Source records
__________

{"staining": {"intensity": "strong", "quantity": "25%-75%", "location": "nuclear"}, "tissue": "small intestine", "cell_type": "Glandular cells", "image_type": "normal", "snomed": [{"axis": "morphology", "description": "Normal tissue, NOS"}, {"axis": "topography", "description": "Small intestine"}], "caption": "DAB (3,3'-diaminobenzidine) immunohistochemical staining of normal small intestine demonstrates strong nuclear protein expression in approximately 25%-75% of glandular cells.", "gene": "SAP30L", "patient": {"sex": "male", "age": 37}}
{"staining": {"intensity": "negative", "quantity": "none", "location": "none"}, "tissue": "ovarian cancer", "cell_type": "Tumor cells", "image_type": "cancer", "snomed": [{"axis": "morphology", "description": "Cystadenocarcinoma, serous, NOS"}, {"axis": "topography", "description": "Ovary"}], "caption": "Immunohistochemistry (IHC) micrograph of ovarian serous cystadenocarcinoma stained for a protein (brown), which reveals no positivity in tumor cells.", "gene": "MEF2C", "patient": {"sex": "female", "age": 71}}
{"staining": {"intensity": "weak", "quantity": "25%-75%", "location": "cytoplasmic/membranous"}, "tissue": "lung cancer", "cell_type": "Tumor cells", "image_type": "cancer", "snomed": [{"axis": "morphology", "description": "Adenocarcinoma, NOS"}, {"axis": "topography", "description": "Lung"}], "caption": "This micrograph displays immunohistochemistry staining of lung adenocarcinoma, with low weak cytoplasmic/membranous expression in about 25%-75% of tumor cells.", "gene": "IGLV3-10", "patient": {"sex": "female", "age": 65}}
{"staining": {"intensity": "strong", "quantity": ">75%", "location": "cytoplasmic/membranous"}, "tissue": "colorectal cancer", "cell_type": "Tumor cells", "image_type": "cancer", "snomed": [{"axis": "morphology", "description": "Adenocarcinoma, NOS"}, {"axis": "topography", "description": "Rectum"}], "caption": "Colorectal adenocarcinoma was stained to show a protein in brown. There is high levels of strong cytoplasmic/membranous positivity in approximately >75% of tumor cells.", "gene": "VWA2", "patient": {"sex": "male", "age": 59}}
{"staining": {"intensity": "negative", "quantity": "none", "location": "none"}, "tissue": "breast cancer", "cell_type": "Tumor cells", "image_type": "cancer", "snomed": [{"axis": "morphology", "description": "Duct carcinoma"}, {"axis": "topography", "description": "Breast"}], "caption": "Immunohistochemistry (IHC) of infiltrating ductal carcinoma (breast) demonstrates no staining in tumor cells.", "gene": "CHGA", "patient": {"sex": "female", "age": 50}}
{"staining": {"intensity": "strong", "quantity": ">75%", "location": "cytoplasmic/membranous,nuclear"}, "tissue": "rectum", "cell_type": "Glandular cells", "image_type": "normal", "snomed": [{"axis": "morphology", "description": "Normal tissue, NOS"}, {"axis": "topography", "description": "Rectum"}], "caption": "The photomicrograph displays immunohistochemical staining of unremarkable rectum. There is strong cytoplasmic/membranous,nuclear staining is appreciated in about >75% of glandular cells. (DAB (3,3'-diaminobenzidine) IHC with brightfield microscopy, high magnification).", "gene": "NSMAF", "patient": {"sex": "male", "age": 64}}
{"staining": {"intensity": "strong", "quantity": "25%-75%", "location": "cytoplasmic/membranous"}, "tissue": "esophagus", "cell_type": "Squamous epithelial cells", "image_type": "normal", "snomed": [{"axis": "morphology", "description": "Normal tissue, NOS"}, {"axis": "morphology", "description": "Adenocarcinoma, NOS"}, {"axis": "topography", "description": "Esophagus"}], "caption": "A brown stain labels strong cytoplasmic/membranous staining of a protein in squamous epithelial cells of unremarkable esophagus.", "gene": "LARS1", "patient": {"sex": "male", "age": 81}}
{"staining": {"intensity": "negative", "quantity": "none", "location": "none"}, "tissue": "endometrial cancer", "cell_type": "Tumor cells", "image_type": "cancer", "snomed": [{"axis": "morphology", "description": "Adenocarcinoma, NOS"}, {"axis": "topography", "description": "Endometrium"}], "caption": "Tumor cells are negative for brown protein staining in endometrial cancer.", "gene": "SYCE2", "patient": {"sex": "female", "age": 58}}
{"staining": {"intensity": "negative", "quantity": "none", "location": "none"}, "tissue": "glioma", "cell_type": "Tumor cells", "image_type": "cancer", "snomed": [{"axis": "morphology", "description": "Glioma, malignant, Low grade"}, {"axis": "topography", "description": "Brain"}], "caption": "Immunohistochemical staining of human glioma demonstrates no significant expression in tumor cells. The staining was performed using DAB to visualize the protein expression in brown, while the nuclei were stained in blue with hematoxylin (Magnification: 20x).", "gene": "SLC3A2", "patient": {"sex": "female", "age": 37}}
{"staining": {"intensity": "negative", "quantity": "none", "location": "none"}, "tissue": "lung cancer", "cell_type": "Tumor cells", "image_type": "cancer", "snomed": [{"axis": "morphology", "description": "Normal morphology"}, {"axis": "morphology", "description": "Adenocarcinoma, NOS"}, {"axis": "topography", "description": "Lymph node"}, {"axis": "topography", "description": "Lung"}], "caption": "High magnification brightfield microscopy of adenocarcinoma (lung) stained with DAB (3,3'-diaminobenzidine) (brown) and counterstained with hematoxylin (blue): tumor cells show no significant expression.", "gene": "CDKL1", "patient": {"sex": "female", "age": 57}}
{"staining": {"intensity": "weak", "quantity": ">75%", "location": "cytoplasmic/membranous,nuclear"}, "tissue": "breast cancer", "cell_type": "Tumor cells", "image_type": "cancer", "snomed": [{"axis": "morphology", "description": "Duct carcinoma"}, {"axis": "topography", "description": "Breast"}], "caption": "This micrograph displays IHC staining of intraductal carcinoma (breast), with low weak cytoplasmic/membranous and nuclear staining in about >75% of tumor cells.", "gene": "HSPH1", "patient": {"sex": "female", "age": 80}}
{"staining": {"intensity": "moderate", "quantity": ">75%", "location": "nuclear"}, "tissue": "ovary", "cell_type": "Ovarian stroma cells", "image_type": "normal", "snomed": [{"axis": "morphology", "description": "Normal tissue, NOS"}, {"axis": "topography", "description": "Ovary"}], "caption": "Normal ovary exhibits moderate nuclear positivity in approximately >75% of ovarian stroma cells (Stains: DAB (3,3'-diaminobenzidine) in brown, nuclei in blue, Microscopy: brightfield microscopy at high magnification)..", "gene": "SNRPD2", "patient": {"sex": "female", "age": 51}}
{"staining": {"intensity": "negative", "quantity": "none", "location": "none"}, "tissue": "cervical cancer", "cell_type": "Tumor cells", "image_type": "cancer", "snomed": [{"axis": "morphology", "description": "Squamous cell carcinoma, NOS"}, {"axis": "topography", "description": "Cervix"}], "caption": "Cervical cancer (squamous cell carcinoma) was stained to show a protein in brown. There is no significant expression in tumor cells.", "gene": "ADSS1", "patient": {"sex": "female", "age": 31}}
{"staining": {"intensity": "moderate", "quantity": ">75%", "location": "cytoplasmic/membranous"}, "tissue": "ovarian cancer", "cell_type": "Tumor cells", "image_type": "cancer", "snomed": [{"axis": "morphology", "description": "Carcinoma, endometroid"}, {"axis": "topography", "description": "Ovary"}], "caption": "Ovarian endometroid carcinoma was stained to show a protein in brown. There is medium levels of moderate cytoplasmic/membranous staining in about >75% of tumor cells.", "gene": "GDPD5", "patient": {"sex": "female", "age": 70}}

__________

• Work to be completed
Copy every line from the data that includes the string "breast".

• Result of the task
{"staining": {"intensity": "negative", "quantity": "none", "location": "none"}, "tissue": "breast cancer", "cell_type": "Tumor cells", "image_type": "cancer", "snomed": [{"axis": "morphology", "description": "Duct carcinoma"}, {"axis": "topography", "description": "Breast"}], "caption": "Immunohistochemistry (IHC) of infiltrating ductal carcinoma (breast) demonstrates no staining in tumor cells.", "gene": "CHGA", "patient": {"sex": "female", "age": 50}}
{"staining": {"intensity": "weak", "quantity": ">75%", "location": "cytoplasmic/membranous,nuclear"}, "tissue": "breast cancer", "cell_type": "Tumor cells", "image_type": "cancer", "snomed": [{"axis": "morphology", "description": "Duct carcinoma"}, {"axis": "topography", "description": "Breast"}], "caption": "This micrograph displays IHC staining of intraductal carcinoma (breast), with low weak cytoplasmic/membranous and nuclear staining in about >75% of tumor cells.", "gene": "HSPH1", "patient": {"sex": "female", "age": 80}}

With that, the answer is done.